In principio era una piccola trattoria in stile casareccio, con pochi posti a sedere all’interno, ma un ampio terrazzo per il periodo estivo all’esterno. L’interno del ristorante era caratterizzato da oggetti antichi, e tutti i piatti, i bicchieri e le brocche per l’acqua e per il vino erano realizzati in terracotta prodotta a S. Stefano di Camastra. Lunghe tavolate e panche in legno di rovere occupavano la sala. Le specialità che si preparavano erano caratterizzate dalla semplicità e dalla genuinità.

In seguito, nel 1991, il locale viene ristrutturato e completamente rinnovato nel suo stile. Archi in pietra lavorata, soffitto in travi di legno, un’elegante fontana al centro, donano alla sala un tocco di magia. L’educazione, l’ospitalità e l’impeccabile servizio di Natale, la sua famiglia e del personale altamente qualificato, compiace sempre di più la loro clientela, rendendola sempre soddisfatta della scelta fatta. Ogni piatto viene decorato e curato nei minimi dettagli.

Il locale ha ospitato i rappresentanti dell’Accademia della Cucina Italiana, che dopo aver accuratamente esaminato ed assaggiato le specialità del locale, ha pensato bene di attribuirgli un punteggio di 8,32 (il massimo era 9), ottenendo l'inserimento nell'Agenda dei 365 Ristoranti migliori d'Italia.

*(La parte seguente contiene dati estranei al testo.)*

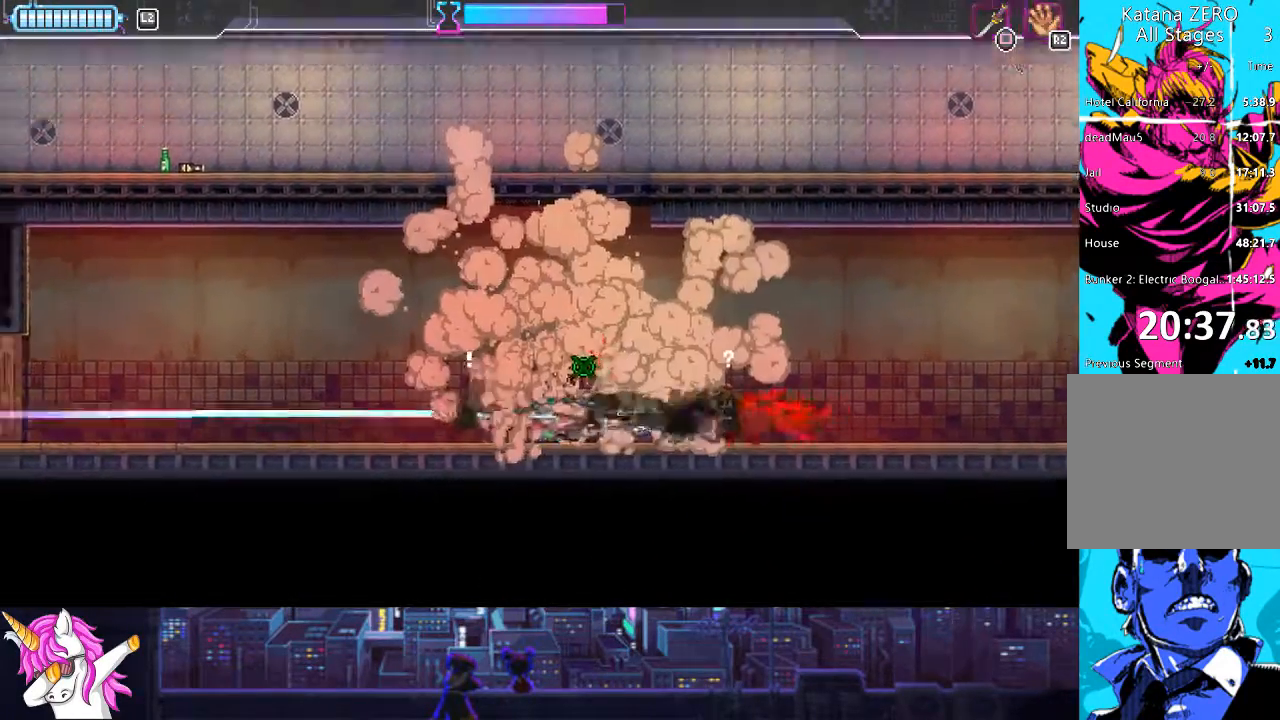
{"buttons": ["DPAD_LEFT"], "left_stick": "center", "right_stick": "center", "events": [[85, "SQUARE", "up"], [102, "DPAD_RIGHT", "up"], [304, "SQUARE", "down"], [355, "DPAD_LEFT", "down"], [456, "SQUARE", "up"]]}
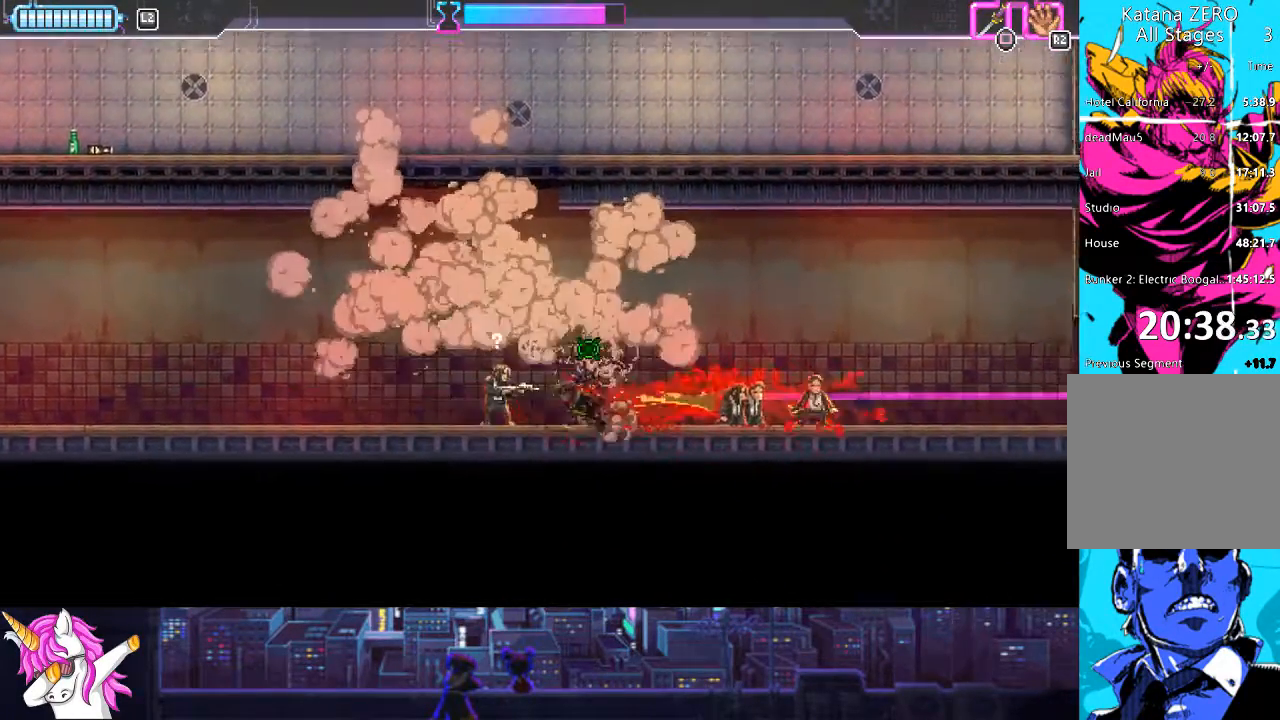
{"buttons": ["DPAD_RIGHT"], "left_stick": "center", "right_stick": "center", "events": [[186, "DPAD_LEFT", "up"], [203, "SQUARE", "down"], [270, "DPAD_RIGHT", "down"], [355, "SQUARE", "up"]]}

Il 20 settembre del 2002, Natale Parrocchiale e la sua famiglia, hanno realizzato una pizza di 54 metri (unico pezzo) servita su una lunghissima tavolata posta nella strada antistante il locale, accogliendo tutta la popolazione di Acquedolci e dintorni.


Natnin ha orgogliosamente ospitato personaggi celebri come Luca Barbarossa, Ron, Mietta e Giovanni Vernia.

  

  

Natale Parrocchiale svolge per ben 32 anni il suo lavoro con impegno e passione. Oggi a continuare con altrettanta grinta e dedizione è la figlia Lorena, affiancata dal marito Salvatore che insieme hanno rinnovato lo storico stile del locale, rendendolo ancora più elegante ed accogliente nei suoi ambienti. Al menù sono stati inseriti nuovi piatti curati nei minimi dettagli senza trascurare il gusto e la qualità dei prodotti da sempre essenziali.